# DC power jack repair guide



## topgear (Nov 21, 2014)

*This guide will explain how to repair a failed or loose DC power jack on a laptop computer yourself.*

_Disclaimer: I’ve made these instructions only for people experienced with soldering and repairing computers. If you don’t feel comfortable doing this job, please do not open the laptop or you can permanently damage your computer. Take your laptop to a professional repair shop instead.
Use this repair guide at your own risk. _

*For this repair you’ll need the following tools.*

1. Soldering iron or soldering station. I use Weller WES51 soldering station and for this job I set temperature to about 800-850°F.
2. I use high-tech rosin core silver-bearing solder from Radioshack with diameter 0.022″ ( Catalog #: 64-013 ). I think standard rosin core solder will work just fine.
3. Desoldering pump for removing solder around component leads. I use Edsyn Soldapullt pump, model DS 017.
4. 99% isopropyl alcohol and tooth brush for cleaning the motherboard from flux.
5. A new DC power jack.

*www.laptoprepair101.com/wp-images/dc-jack-repair/1-tools.jpg

Laptop DC power jack
*www.laptoprepair101.com/wp-images/dc-jack-repair/2-power-jack-top.jpg

As you see on the following picture, the solder drop on the positive terminal looks different than on other three contacts. That’s where the problem is. The positive pin is not making a good contact with the motherboard and because of that power to the laptop cuts off when I move the power plug inside the power jack. I’m going to desolder the power jack from the motherboard, clean contacts on both power jack and motherboard and then solder it back in place – this is the proper way fixing the power problem.

DC power jack bottom side
*www.laptoprepair101.com/wp-images/dc-jack-repair/3-power-jack-bottom.jpg

Start desoldering process with adding some new fresh solder to all three contacts. This will make old solder more flowable, easier to remove.

Removing solder
*www.laptoprepair101.com/wp-images/dc-jack-repair/4-remove-solder.jpg

While heating one of the contacts, remove the solder from this contact using the desoldering pump. Repeat the same steps with all power jack contacts until you remove as much solder as possible.

Sucking extra solder
*www.laptoprepair101.com/wp-images/dc-jack-repair/5-suck-solder.jpg

Grab the power jack and carefully try removing it from the motherboard. Most likely you will not be able to remove the power jack the first time because there will be some solder bridges left between the contacts and traces on the motherboard. Carefully wiggle the power jack without applying any significant force and at the same time heat up all contacts one by one. This will help you to remove the power jack.

Remove DC power jack
*www.laptoprepair101.com/wp-images/dc-jack-repair/6-removing-jack.jpg

The DC power jack is almost removed from the motherboard.
Be careful. Inside the positive hole there is a copper sleeve which connects the terminal on one side of the motherboard with the traces on the other side. If you are removing the power jack with force, you can pull the sleeve from the hole. You don’t want to do that.

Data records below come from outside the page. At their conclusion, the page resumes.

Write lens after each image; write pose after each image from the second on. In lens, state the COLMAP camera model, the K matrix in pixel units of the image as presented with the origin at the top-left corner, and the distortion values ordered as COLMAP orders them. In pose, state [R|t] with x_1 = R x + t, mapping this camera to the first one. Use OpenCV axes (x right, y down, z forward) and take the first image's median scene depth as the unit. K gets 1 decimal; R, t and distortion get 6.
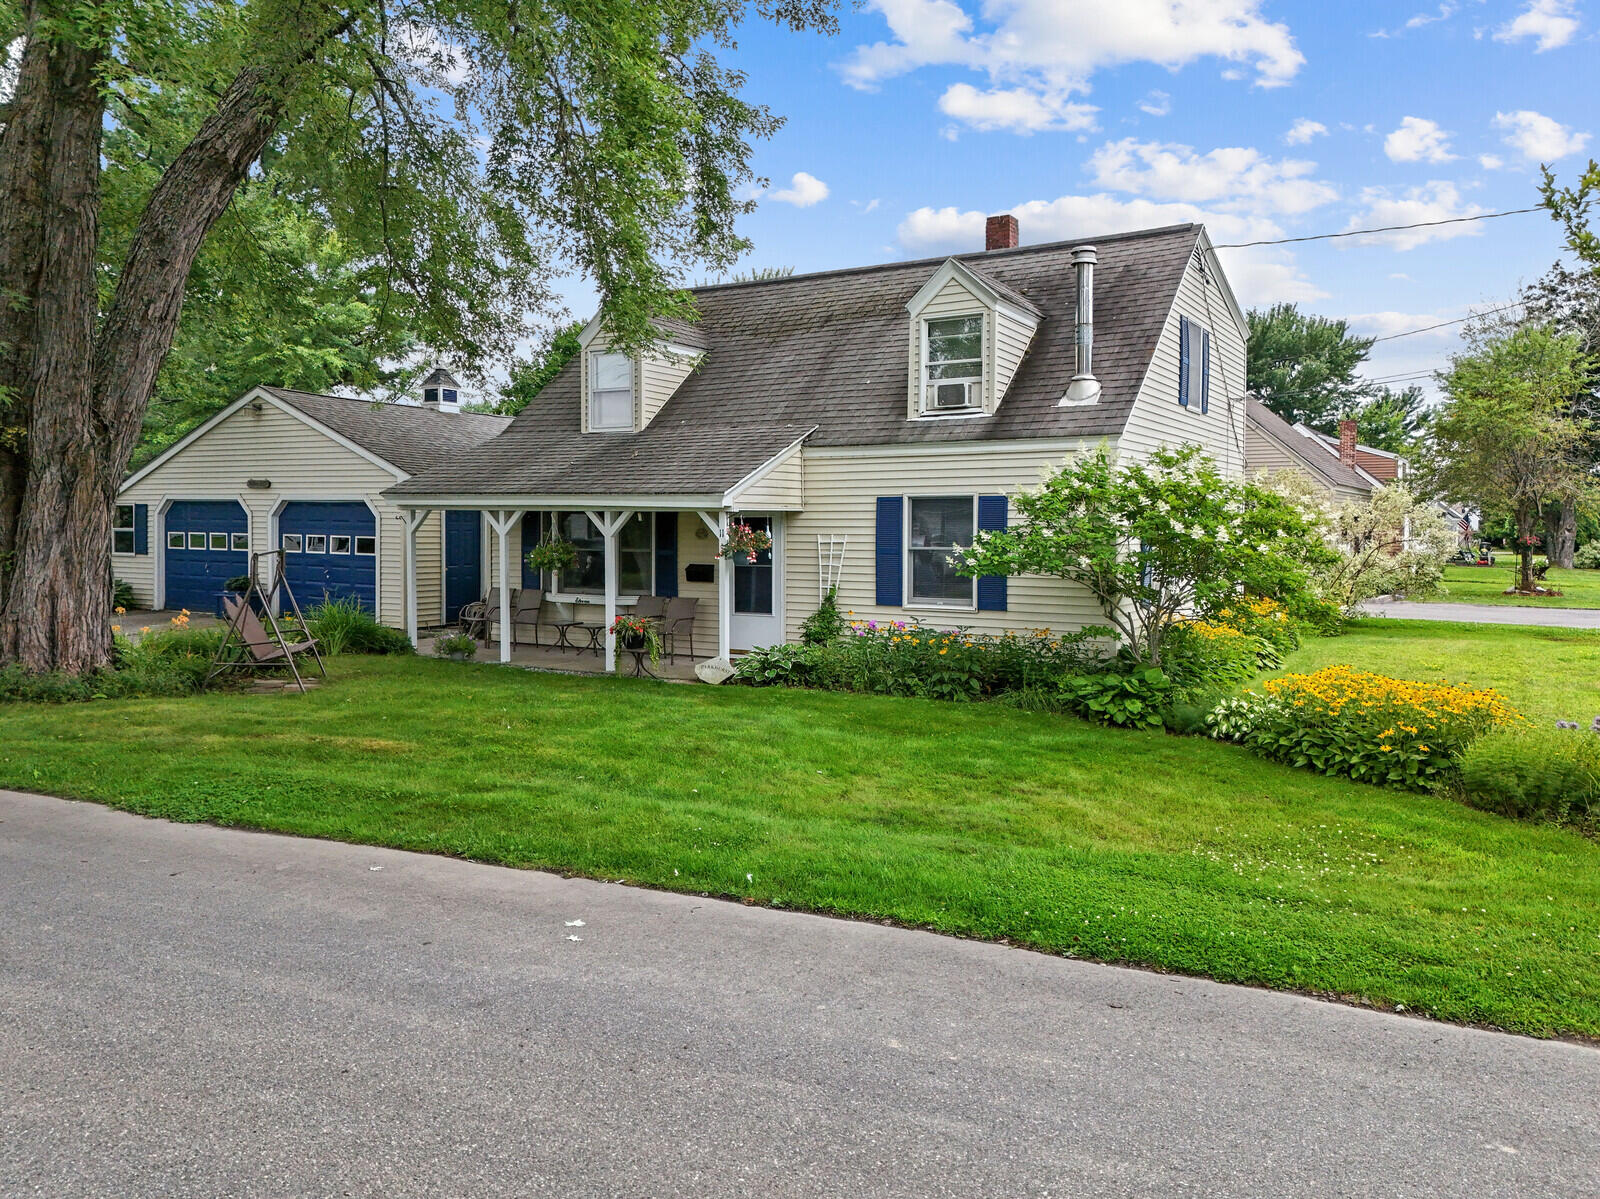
lens RADIAL K [[1148.8, 0, 795.7], [0, 1148.8, 572.7], [0, 0, 1]] dist [0.101379, -0.126232]
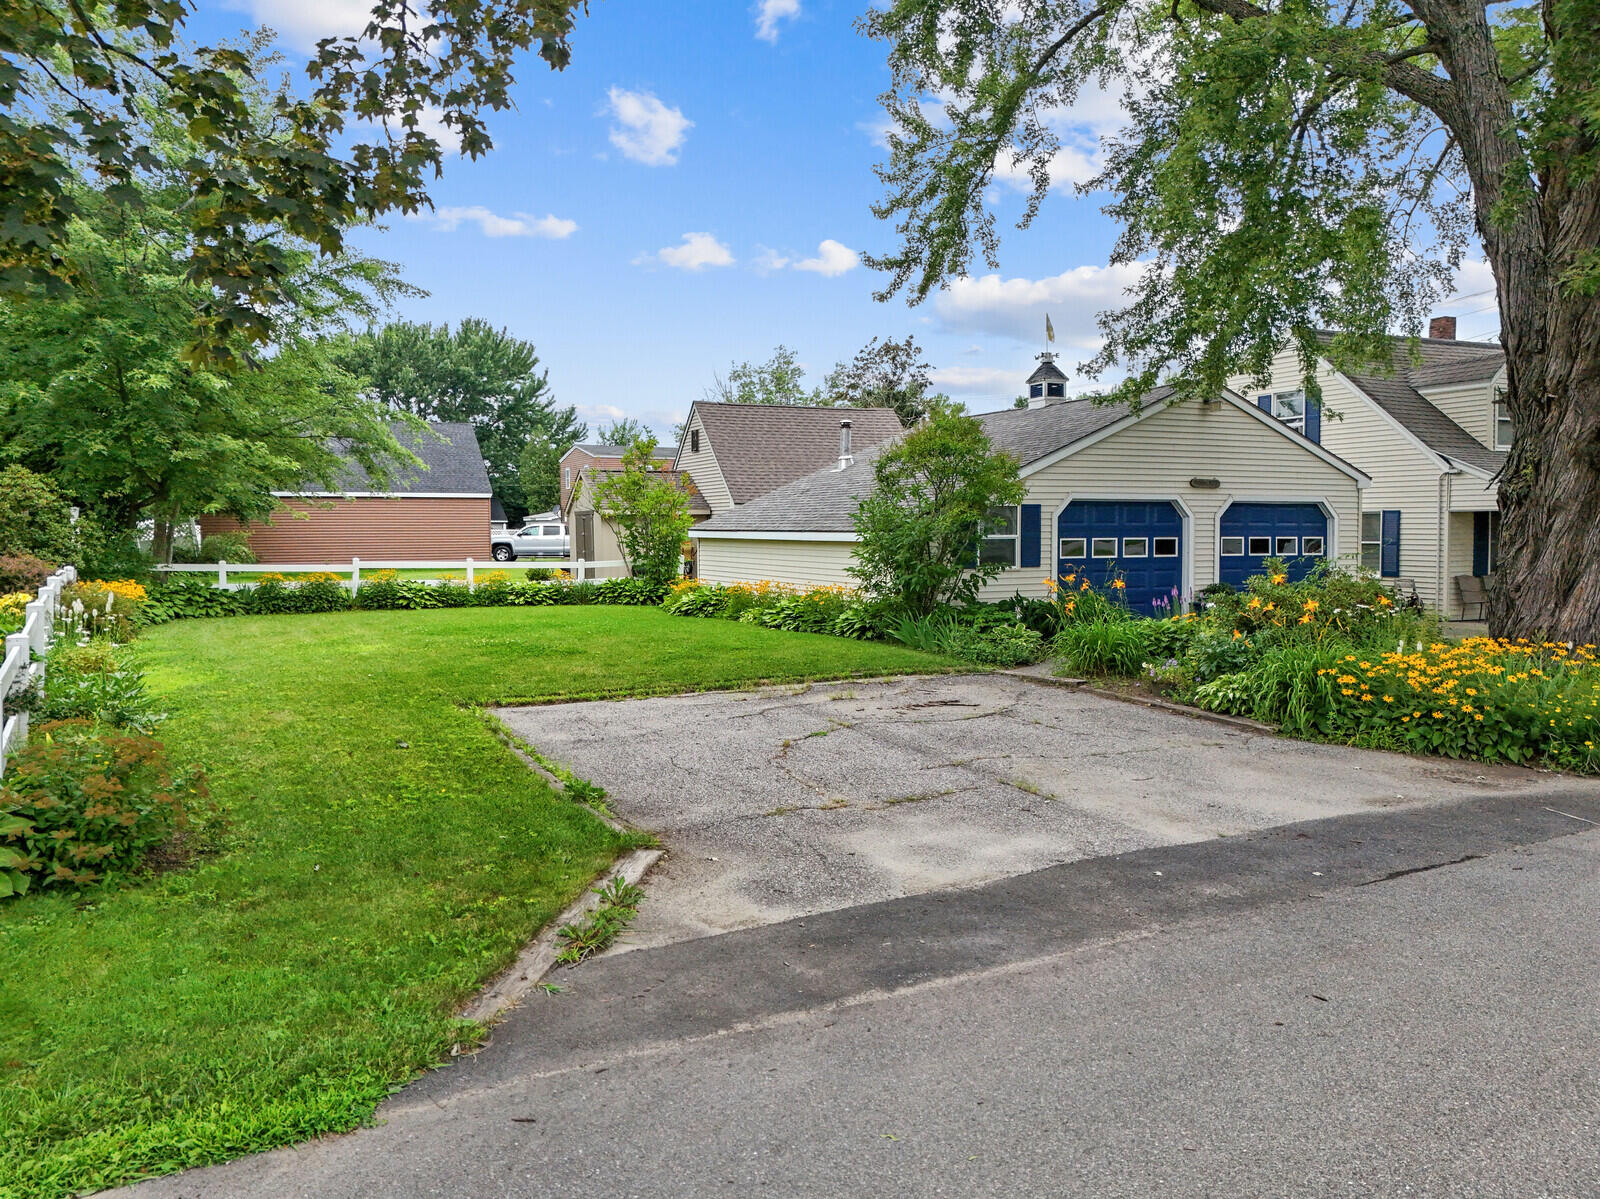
lens RADIAL K [[1142.1, 0, 819.5], [0, 1142.1, 600.0], [0, 0, 1]] dist [0.072877, -0.062866]
pose [[0.560051, -0.054923, 0.826635, -1.977819], [0.045004, 0.998344, 0.035841, -0.043067], [-0.827235, 0.017129, 0.561595, 1.049292]]
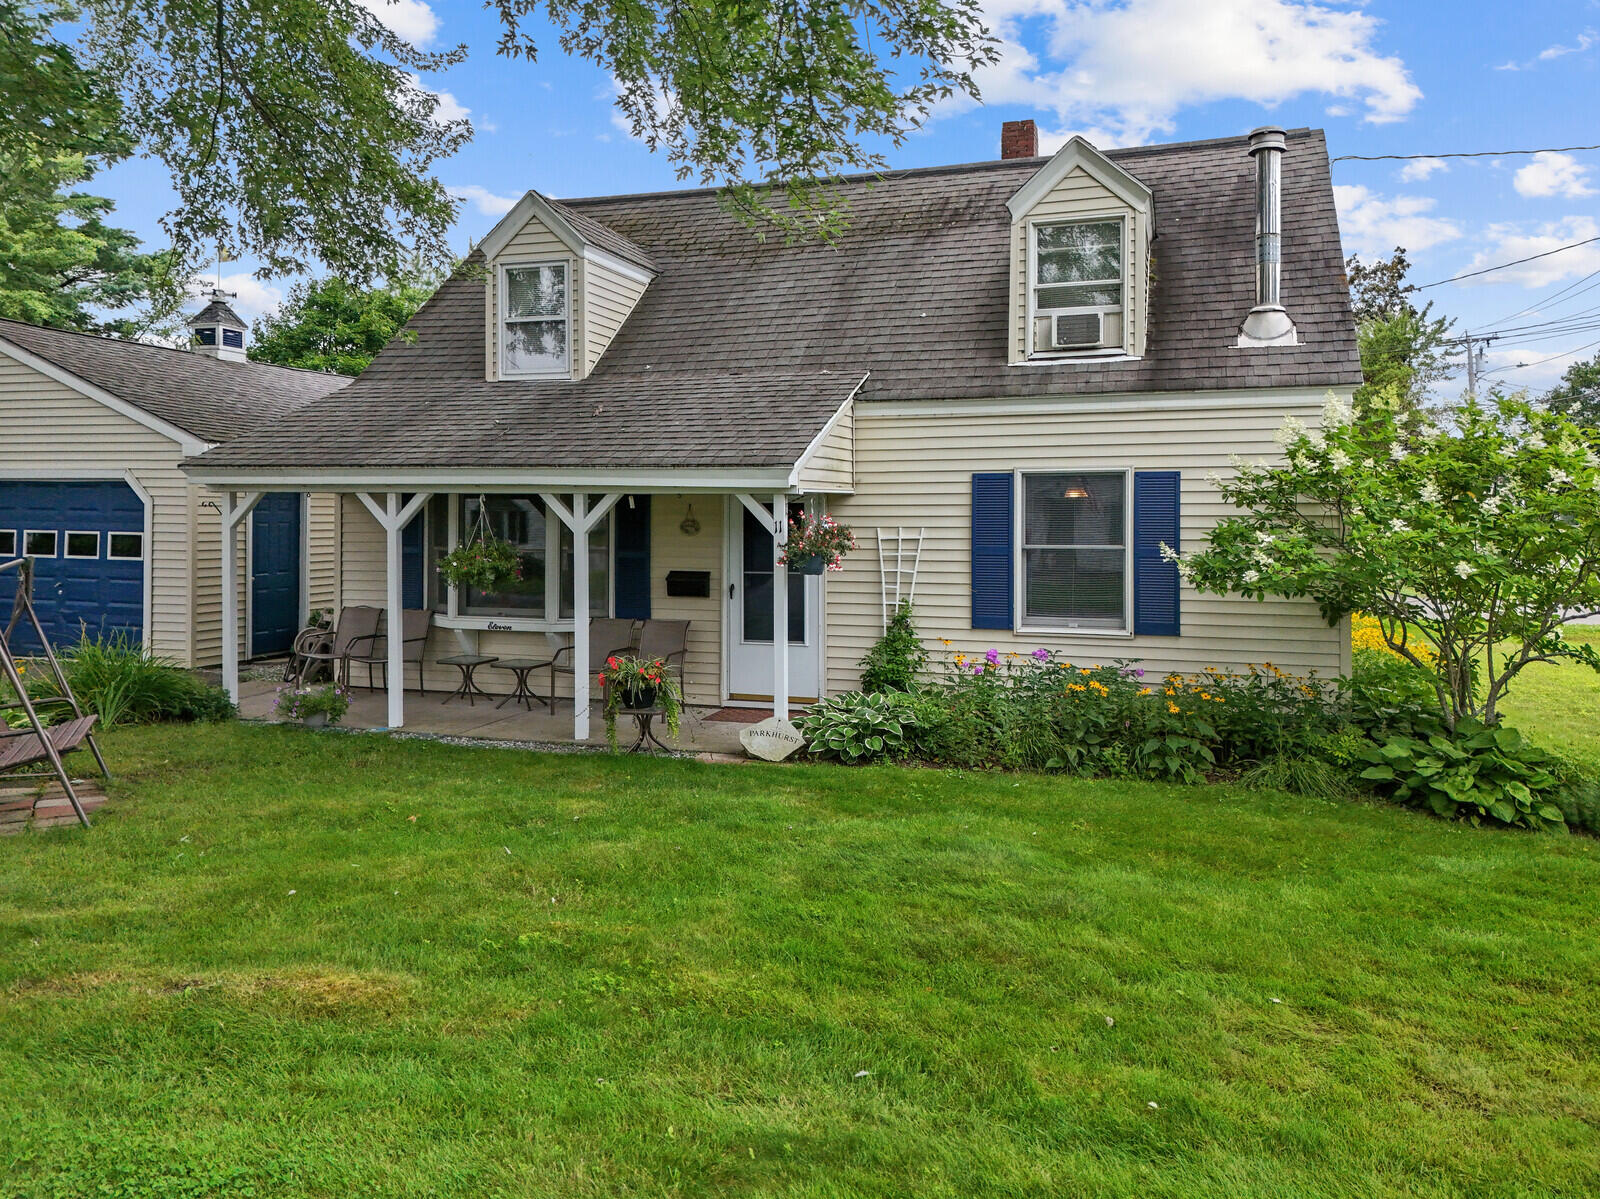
lens RADIAL K [[1167.8, 0, 793.0], [0, 1167.8, 528.7], [0, 0, 1]] dist [0.090328, -0.134433]
pose [[0.977421, -0.005414, 0.211230, -0.182031], [0.011058, 0.999612, -0.025548, -0.015033], [-0.211009, 0.027307, 0.977103, 0.323244]]
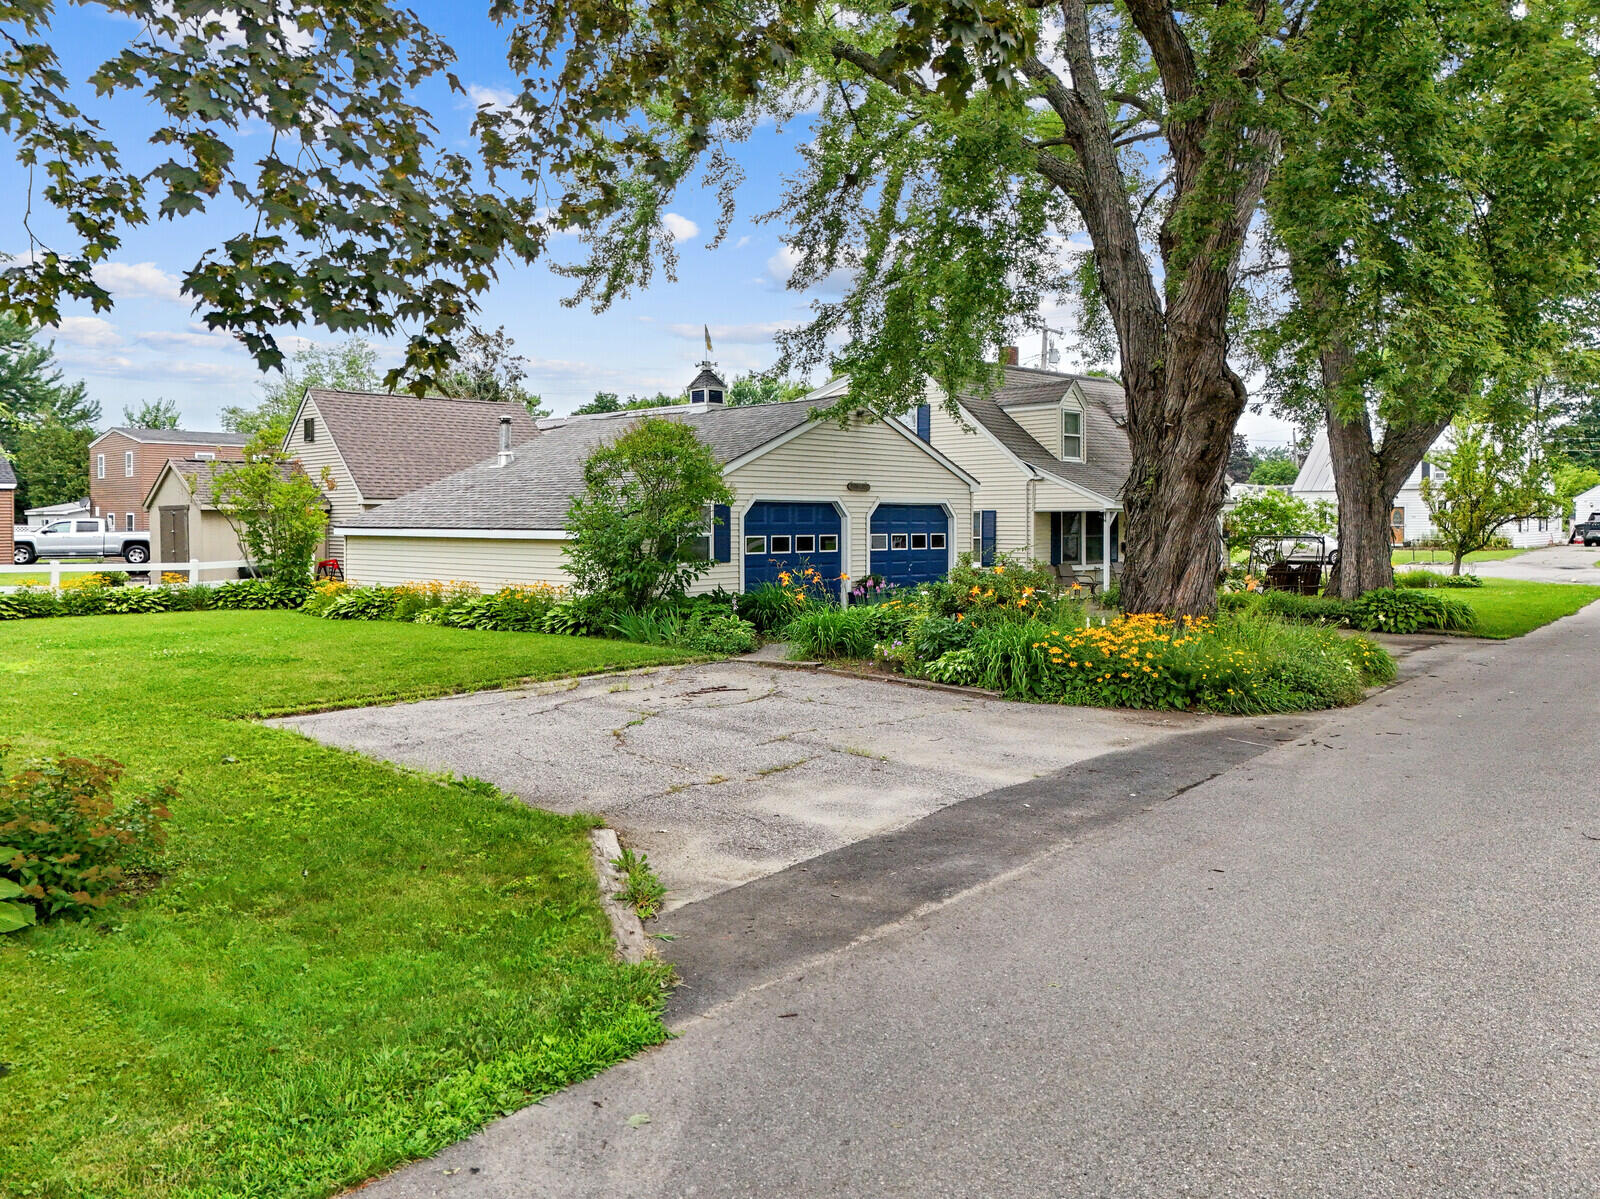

UPDATE: If you accidentally removed the internal sleeve, check out this post: How to fortify damaged power jack connection.

So, do not apply any force and make sure the solder is melted when you are removing the power jack. I hope you understand what I’m talking about.

Separating jack from motherboard
*www.laptoprepair101.com/wp-images/dc-jack-repair/7-separating-power-jack.jpg

After the power jack is removed, clean all oxidized contacts with a knife.

Cleaning power jack contacts
*www.laptoprepair101.com/wp-images/dc-jack-repair/8-clean-jack-contacts.jpg

Apply a fresh coat of solder to all contacts on the power jack.

Coating contacts
*www.laptoprepair101.com/wp-images/dc-jack-repair/9-coated-contacts.jpg

The power jack terminals will look dirty because of melted flux.

Flux on motherboard
*www.laptoprepair101.com/wp-images/dc-jack-repair/10-flux.jpg

You can remove the flux using the tooth brush and alcohol. It’s not necessary but it will make your job looking clean.

Removing extra flux
*www.laptoprepair101.com/wp-images/dc-jack-repair/11-clean-flux.jpg

Apply a fresh coat of solder to all power jack terminals on both sides of the motherboard.

Coating contacts
*www.laptoprepair101.com/wp-images/dc-jack-repair/12-coating-contacts.jpg

This side has been coated.

Cleaned contacts side 1
*www.laptoprepair101.com/wp-images/dc-jack-repair/13-cleaned-contacts-side1.jpg

And this side has been coated too.

Cleaned contacts side 2
*www.laptoprepair101.com/wp-images/dc-jack-repair/14-cleaned-contacts-side2.jpg

Now you can install the power jack back on the motherboard. Put something under power jack so there is no gap between the jack and the motherboard. Now you are ready to solder the jack back in place.

DC power jack installed
*www.laptoprepair101.com/wp-images/dc-jack-repair/15-power-jack-installed.jpg

Solder all power jack pins.

Soldering power jack
*www.laptoprepair101.com/wp-images/dc-jack-repair/16-soldering-power-jack.jpg

The job is done and the laptop DC power jack is fixed. B-E-A-utiful!
Now just install the motherboard back into the laptop and you are done.

DC power jack fixed
*www.laptoprepair101.com/wp-images/dc-jack-repair/17-power-jack-soldered.jpg

*SOURCE*

Not only useful for laptops but for nearly all other devices using Dc power jacks.


----------